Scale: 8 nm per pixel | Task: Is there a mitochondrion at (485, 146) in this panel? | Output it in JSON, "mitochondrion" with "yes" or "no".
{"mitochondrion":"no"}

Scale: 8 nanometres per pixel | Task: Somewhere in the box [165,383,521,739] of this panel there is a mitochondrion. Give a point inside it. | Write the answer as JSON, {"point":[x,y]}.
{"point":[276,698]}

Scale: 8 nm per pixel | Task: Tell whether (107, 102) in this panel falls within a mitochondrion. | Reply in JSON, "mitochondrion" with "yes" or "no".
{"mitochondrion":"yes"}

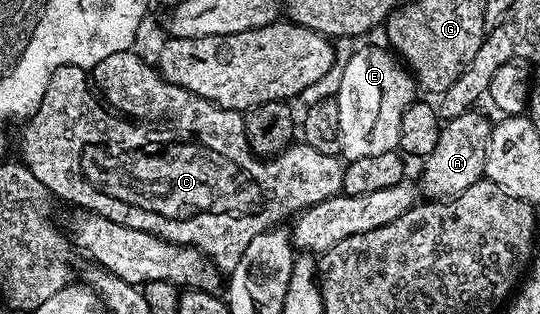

■ ■ ■ ■ ■

Repeat word for word the lines starting at the one with "Scale: 8 nm per pixel | Task: Tell" and ending at the final line of the records above, both included; no pictures.

Scale: 8 nm per pixel | Task: Tell whether (107, 102) in this panel falls within a mitochondrion. | Reply in JSON, "mitochondrion" with "yes" or "no".
{"mitochondrion":"yes"}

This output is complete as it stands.